**Your assignment:** The entire listing below is to be written out exactly, minus the pictures.

━━━━━━━━━━

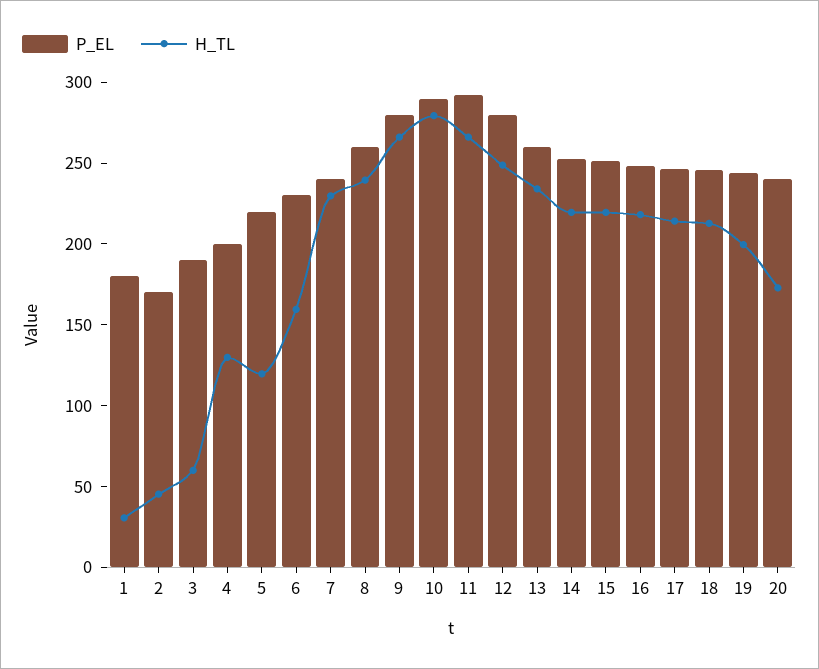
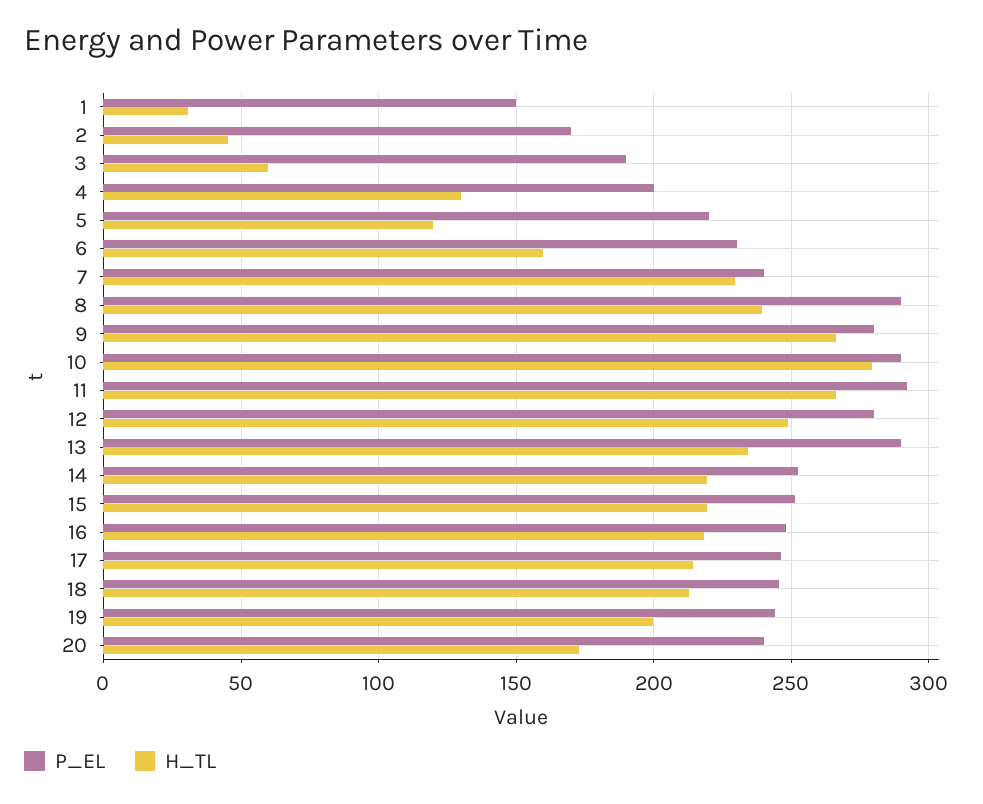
P_EL, 1: 180 -> 150
P_EL, 8: 260 -> 290
P_EL, 13: 260 -> 290

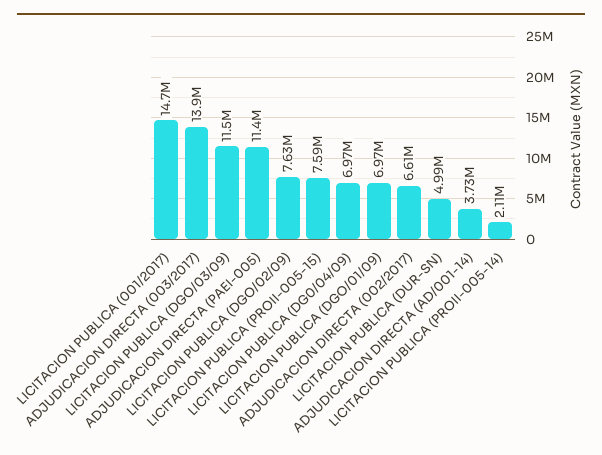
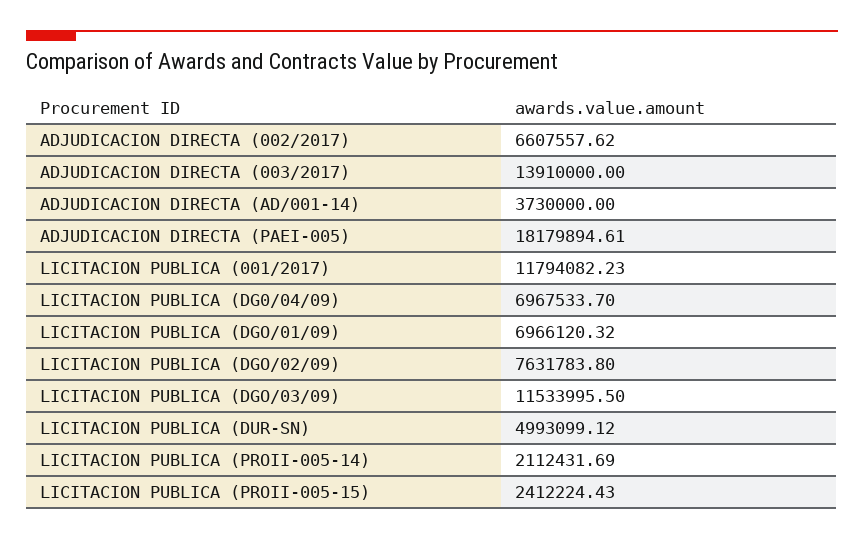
LICITACION PUBLICA (001/2017): 14700000 -> 11794082.23
ADJUDICACION DIRECTA (PAEI-005): 11400000 -> 18179894.61
LICITACION PUBLICA (PROII-005-15): 7590000 -> 2412224.43

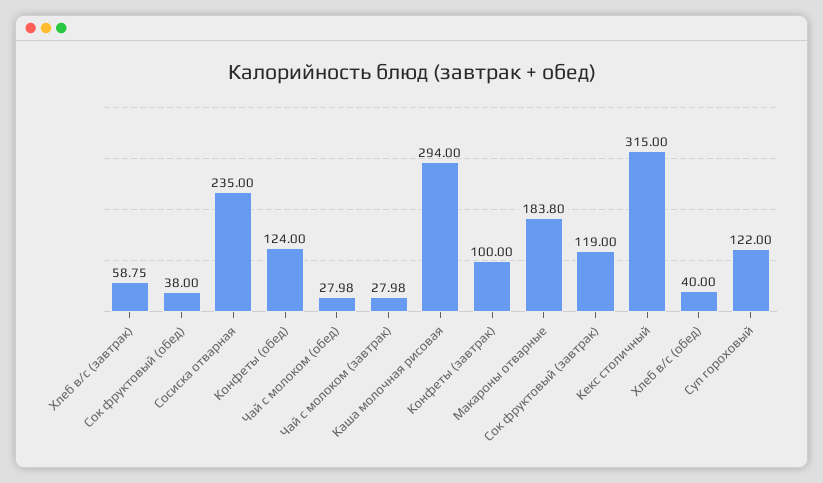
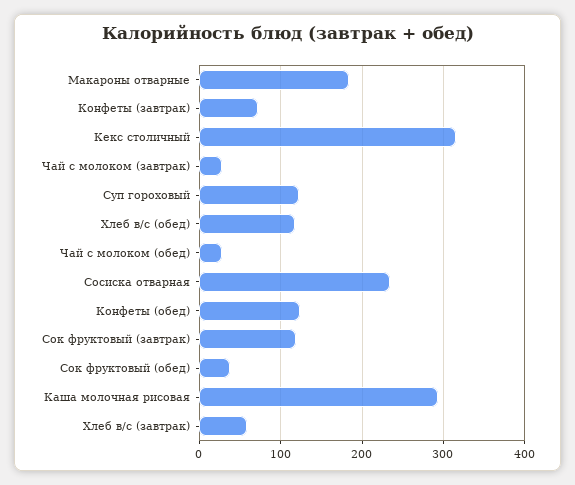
Конфеты (завтрак): 100 -> 70
Хлеб в/с (обед): 40 -> 120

━━━━━━━━━━

**Output for this task:**
P_EL, 1: 180 -> 150
P_EL, 8: 260 -> 290
P_EL, 13: 260 -> 290

LICITACION PUBLICA (001/2017): 14700000 -> 11794082.23
ADJUDICACION DIRECTA (PAEI-005): 11400000 -> 18179894.61
LICITACION PUBLICA (PROII-005-15): 7590000 -> 2412224.43

Конфеты (завтрак): 100 -> 70
Хлеб в/с (обед): 40 -> 120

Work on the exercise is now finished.